*Work task*. In the listing below, every line with the word "allogeneic" needs to be copied.
== Data provided
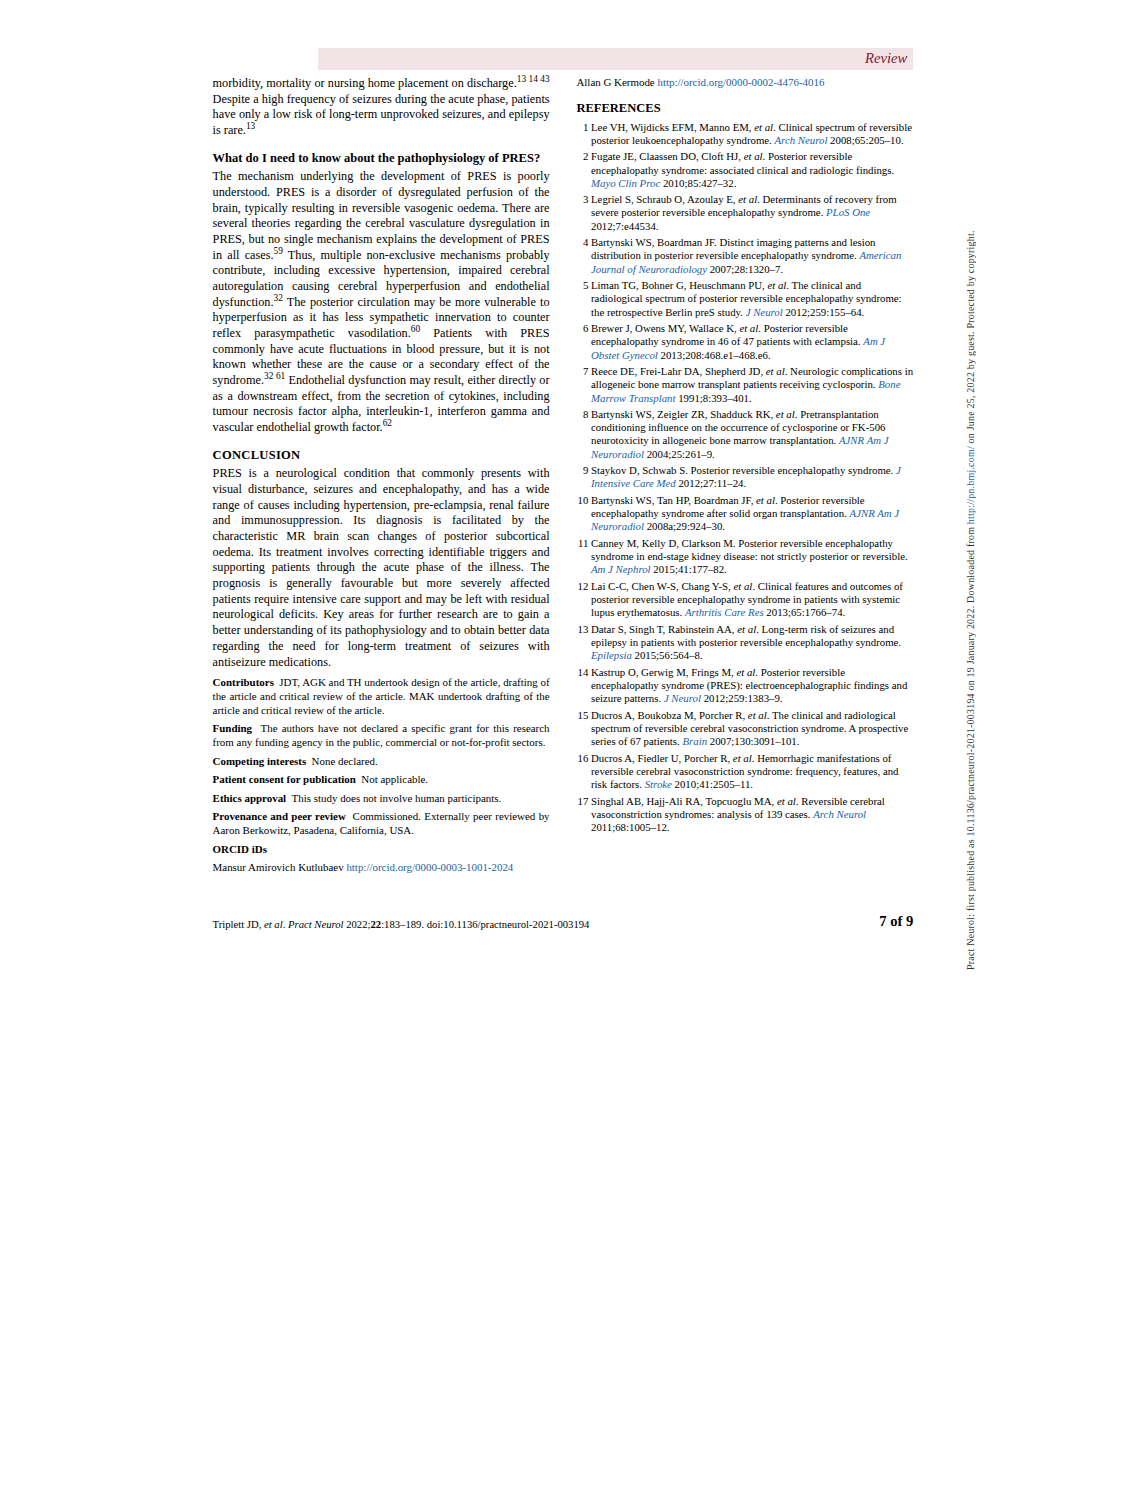Pract Neurol: first published as 10.1136/practneurol-2021-003194 on 19 January 2022. Downloaded from http://pn.bmj.com/ on June 25, 2022 by guest. Protected by copyright.
Review
morbidity, mortality or nursing home placement on discharge.13 14 43 Despite a high frequency of seizures during the acute phase, patients have only a low risk of long-term unprovoked seizures, and epilepsy is rare.13
What do I need to know about the pathophysiology of PRES?
The mechanism underlying the development of PRES is poorly understood. PRES is a disorder of dysregulated perfusion of the brain, typically resulting in reversible vasogenic oedema. There are several theories regarding the cerebral vasculature dysregulation in PRES, but no single mechanism explains the development of PRES in all cases.59 Thus, multiple non-exclusive mechanisms probably contribute, including excessive hypertension, impaired cerebral autoregulation causing cerebral hyperperfusion and endothelial dysfunction.32 The posterior circulation may be more vulnerable to hyperperfusion as it has less sympathetic innervation to counter reflex parasympathetic vasodilation.60 Patients with PRES commonly have acute fluctuations in blood pressure, but it is not known whether these are the cause or a secondary effect of the syndrome.32 61 Endothelial dysfunction may result, either directly or as a downstream effect, from the secretion of cytokines, including tumour necrosis factor alpha, interleukin-1, interferon gamma and vascular endothelial growth factor.62
Conclusion
PRES is a neurological condition that commonly presents with visual disturbance, seizures and encephalopathy, and has a wide range of causes including hypertension, pre-eclampsia, renal failure and immunosuppression. Its diagnosis is facilitated by the characteristic MR brain scan changes of posterior subcortical oedema. Its treatment involves correcting identifiable triggers and supporting patients through the acute phase of the illness. The prognosis is generally favourable but more severely affected patients require intensive care support and may be left with residual neurological deficits. Key areas for further research are to gain a better understanding of its pathophysiology and to obtain better data regarding the need for long-term treatment of seizures with antiseizure medications.
Contributors JDT, AGK and TH undertook design of the article, drafting of the article and critical review of the article. MAK undertook drafting of the article and critical review of the article.
Funding The authors have not declared a specific grant for this research from any funding agency in the public, commercial or not-for-profit sectors.
Competing interests None declared.
Patient consent for publication Not applicable.
Ethics approval This study does not involve human participants.
Provenance and peer review Commissioned. Externally peer reviewed by Aaron Berkowitz, Pasadena, California, USA.
ORCID iDs
Mansur Amirovich Kutlubaev http://orcid.org/0000-0003-1001-2024
Allan G Kermode http://orcid.org/0000-0002-4476-4016
References
Lee VH, Wijdicks EFM, Manno EM, et al. Clinical spectrum of reversible posterior leukoencephalopathy syndrome. Arch Neurol 2008;65:205–10.
Fugate JE, Claassen DO, Cloft HJ, et al. Posterior reversible encephalopathy syndrome: associated clinical and radiologic findings. Mayo Clin Proc 2010;85:427–32.
Legriel S, Schraub O, Azoulay E, et al. Determinants of recovery from severe posterior reversible encephalopathy syndrome. PLoS One 2012;7:e44534.
Bartynski WS, Boardman JF. Distinct imaging patterns and lesion distribution in posterior reversible encephalopathy syndrome. American Journal of Neuroradiology 2007;28:1320–7.
Liman TG, Bohner G, Heuschmann PU, et al. The clinical and radiological spectrum of posterior reversible encephalopathy syndrome: the retrospective Berlin preS study. J Neurol 2012;259:155–64.
Brewer J, Owens MY, Wallace K, et al. Posterior reversible encephalopathy syndrome in 46 of 47 patients with eclampsia. Am J Obstet Gynecol 2013;208:468.e1–468.e6.
Reece DE, Frei-Lahr DA, Shepherd JD, et al. Neurologic complications in allogeneic bone marrow transplant patients receiving cyclosporin. Bone Marrow Transplant 1991;8:393–401.
Bartynski WS, Zeigler ZR, Shadduck RK, et al. Pretransplantation conditioning influence on the occurrence of cyclosporine or FK-506 neurotoxicity in allogeneic bone marrow transplantation. AJNR Am J Neuroradiol 2004;25:261–9.
Staykov D, Schwab S. Posterior reversible encephalopathy syndrome. J Intensive Care Med 2012;27:11–24.
Bartynski WS, Tan HP, Boardman JF, et al. Posterior reversible encephalopathy syndrome after solid organ transplantation. AJNR Am J Neuroradiol 2008a;29:924–30.
Canney M, Kelly D, Clarkson M. Posterior reversible encephalopathy syndrome in end-stage kidney disease: not strictly posterior or reversible. Am J Nephrol 2015;41:177–82.
Lai C-C, Chen W-S, Chang Y-S, et al. Clinical features and outcomes of posterior reversible encephalopathy syndrome in patients with systemic lupus erythematosus. Arthritis Care Res 2013;65:1766–74.
Datar S, Singh T, Rabinstein AA, et al. Long-term risk of seizures and epilepsy in patients with posterior reversible encephalopathy syndrome. Epilepsia 2015;56:564–8.
Kastrup O, Gerwig M, Frings M, et al. Posterior reversible encephalopathy syndrome (PRES): electroencephalographic findings and seizure patterns. J Neurol 2012;259:1383–9.
Ducros A, Boukobza M, Porcher R, et al. The clinical and radiological spectrum of reversible cerebral vasoconstriction syndrome. A prospective series of 67 patients. Brain 2007;130:3091–101.
Ducros A, Fiedler U, Porcher R, et al. Hemorrhagic manifestations of reversible cerebral vasoconstriction syndrome: frequency, features, and risk factors. Stroke 2010;41:2505–11.
Singhal AB, Hajj-Ali RA, Topcuoglu MA, et al. Reversible cerebral vasoconstriction syndromes: analysis of 139 cases. Arch Neurol 2011;68:1005–12.
Triplett JD, et al. Pract Neurol 2022;22:183–189. doi:10.1136/practneurol-2021-003194
7 of 9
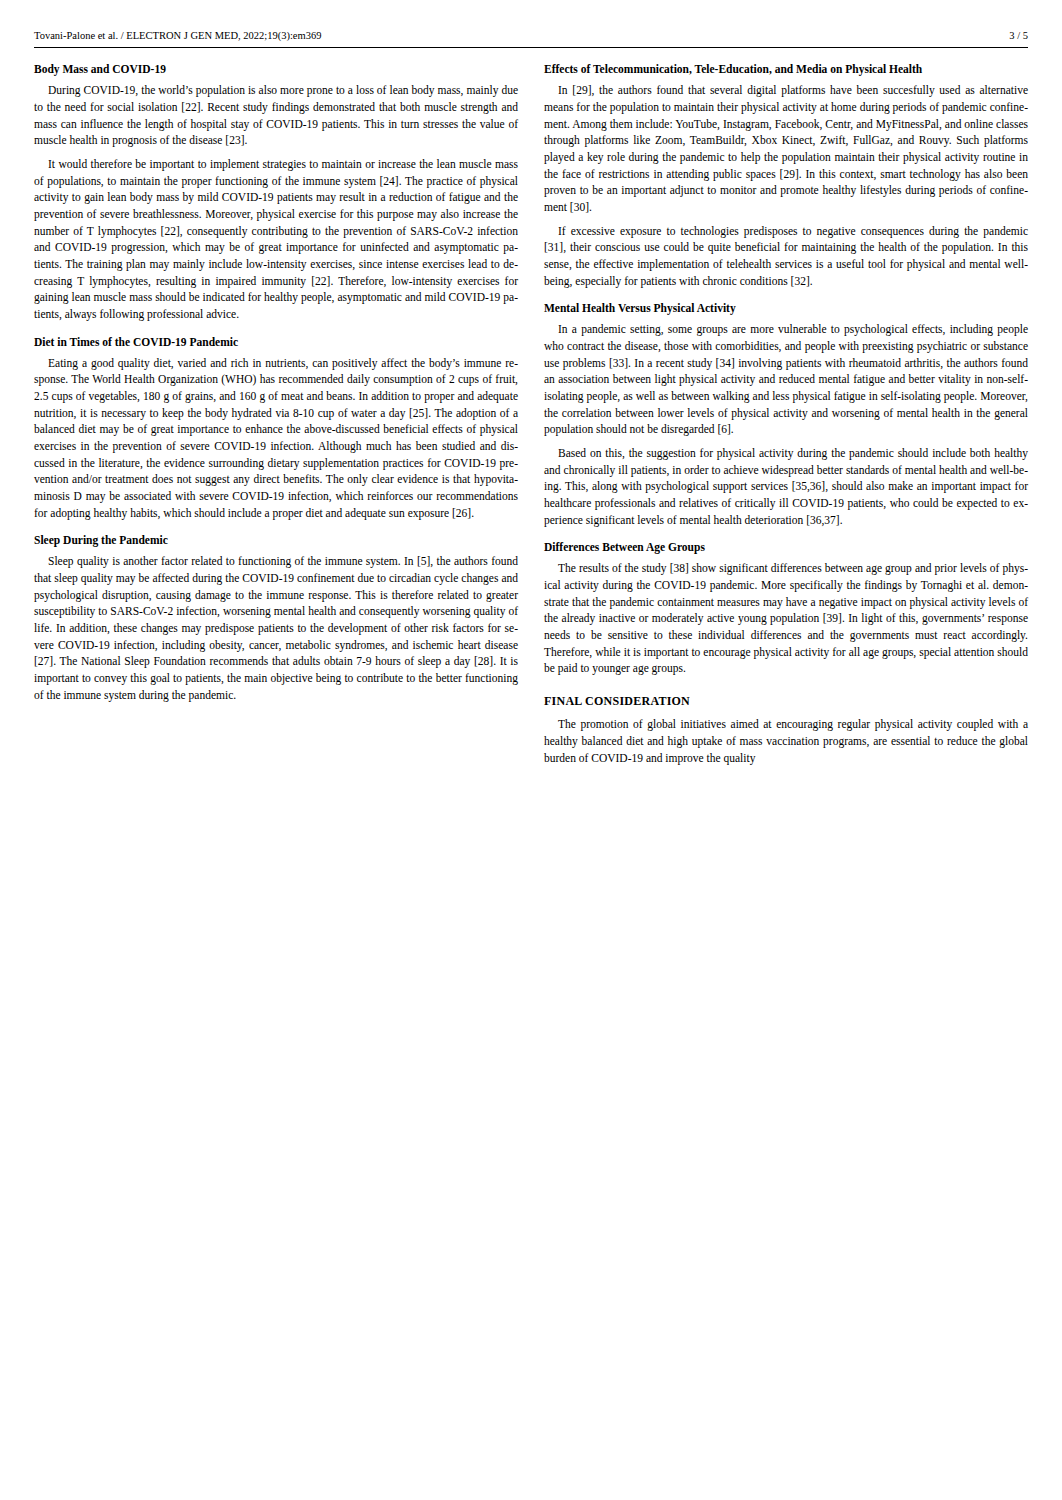Tovani-Palone et al. / ELECTRON J GEN MED, 2022;19(3):em369 3 / 5
Body Mass and COVID-19
During COVID-19, the world’s population is also more prone to a loss of lean body mass, mainly due to the need for social isolation [22]. Recent study findings demonstrated that both muscle strength and mass can influence the length of hospital stay of COVID-19 patients. This in turn stresses the value of muscle health in prognosis of the disease [23].
It would therefore be important to implement strategies to maintain or increase the lean muscle mass of populations, to maintain the proper functioning of the immune system [24]. The practice of physical activity to gain lean body mass by mild COVID-19 patients may result in a reduction of fatigue and the prevention of severe breathlessness. Moreover, physical exercise for this purpose may also increase the number of T lymphocytes [22], consequently contributing to the prevention of SARS-CoV-2 infection and COVID-19 progression, which may be of great importance for uninfected and asymptomatic patients. The training plan may mainly include low-intensity exercises, since intense exercises lead to decreasing T lymphocytes, resulting in impaired immunity [22]. Therefore, low-intensity exercises for gaining lean muscle mass should be indicated for healthy people, asymptomatic and mild COVID-19 patients, always following professional advice.
Diet in Times of the COVID-19 Pandemic
Eating a good quality diet, varied and rich in nutrients, can positively affect the body’s immune response. The World Health Organization (WHO) has recommended daily consumption of 2 cups of fruit, 2.5 cups of vegetables, 180 g of grains, and 160 g of meat and beans. In addition to proper and adequate nutrition, it is necessary to keep the body hydrated via 8-10 cup of water a day [25]. The adoption of a balanced diet may be of great importance to enhance the above-discussed beneficial effects of physical exercises in the prevention of severe COVID-19 infection. Although much has been studied and discussed in the literature, the evidence surrounding dietary supplementation practices for COVID-19 prevention and/or treatment does not suggest any direct benefits. The only clear evidence is that hypovitaminosis D may be associated with severe COVID-19 infection, which reinforces our recommendations for adopting healthy habits, which should include a proper diet and adequate sun exposure [26].
Sleep During the Pandemic
Sleep quality is another factor related to functioning of the immune system. In [5], the authors found that sleep quality may be affected during the COVID-19 confinement due to circadian cycle changes and psychological disruption, causing damage to the immune response. This is therefore related to greater susceptibility to SARS-CoV-2 infection, worsening mental health and consequently worsening quality of life. In addition, these changes may predispose patients to the development of other risk factors for severe COVID-19 infection, including obesity, cancer, metabolic syndromes, and ischemic heart disease [27]. The National Sleep Foundation recommends that adults obtain 7-9 hours of sleep a day [28]. It is important to convey this goal to patients, the main objective being to contribute to the better functioning of the immune system during the pandemic.
Effects of Telecommunication, Tele-Education, and Media on Physical Health
In [29], the authors found that several digital platforms have been succesfully used as alternative means for the population to maintain their physical activity at home during periods of pandemic confinement. Among them include: YouTube, Instagram, Facebook, Centr, and MyFitnessPal, and online classes through platforms like Zoom, TeamBuildr, Xbox Kinect, Zwift, FullGaz, and Rouvy. Such platforms played a key role during the pandemic to help the population maintain their physical activity routine in the face of restrictions in attending public spaces [29]. In this context, smart technology has also been proven to be an important adjunct to monitor and promote healthy lifestyles during periods of confinement [30].
If excessive exposure to technologies predisposes to negative consequences during the pandemic [31], their conscious use could be quite beneficial for maintaining the health of the population. In this sense, the effective implementation of telehealth services is a useful tool for physical and mental well-being, especially for patients with chronic conditions [32].
Mental Health Versus Physical Activity
In a pandemic setting, some groups are more vulnerable to psychological effects, including people who contract the disease, those with comorbidities, and people with preexisting psychiatric or substance use problems [33]. In a recent study [34] involving patients with rheumatoid arthritis, the authors found an association between light physical activity and reduced mental fatigue and better vitality in non-self-isolating people, as well as between walking and less physical fatigue in self-isolating people. Moreover, the correlation between lower levels of physical activity and worsening of mental health in the general population should not be disregarded [6].
Based on this, the suggestion for physical activity during the pandemic should include both healthy and chronically ill patients, in order to achieve widespread better standards of mental health and well-being. This, along with psychological support services [35,36], should also make an important impact for healthcare professionals and relatives of critically ill COVID-19 patients, who could be expected to experience significant levels of mental health deterioration [36,37].
Differences Between Age Groups
The results of the study [38] show significant differences between age group and prior levels of physical activity during the COVID-19 pandemic. More specifically the findings by Tornaghi et al. demonstrate that the pandemic containment measures may have a negative impact on physical activity levels of the already inactive or moderately active young population [39]. In light of this, governments’ response needs to be sensitive to these individual differences and the governments must react accordingly. Therefore, while it is important to encourage physical activity for all age groups, special attention should be paid to younger age groups.
Final Consideration
The promotion of global initiatives aimed at encouraging regular physical activity coupled with a healthy balanced diet and high uptake of mass vaccination programs, are essential to reduce the global burden of COVID-19 and improve the quality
====
*Output for this task*.
Reece DE, Frei-Lahr DA, Shepherd JD, et al. Neurologic complications in allogeneic bone marrow transplant patients receiving cyclosporin. Bone Marrow Transplant 1991;8:393–401.
Bartynski WS, Zeigler ZR, Shadduck RK, et al. Pretransplantation conditioning influence on the occurrence of cyclosporine or FK-506 neurotoxicity in allogeneic bone marrow transplantation. AJNR Am J Neuroradiol 2004;25:261–9.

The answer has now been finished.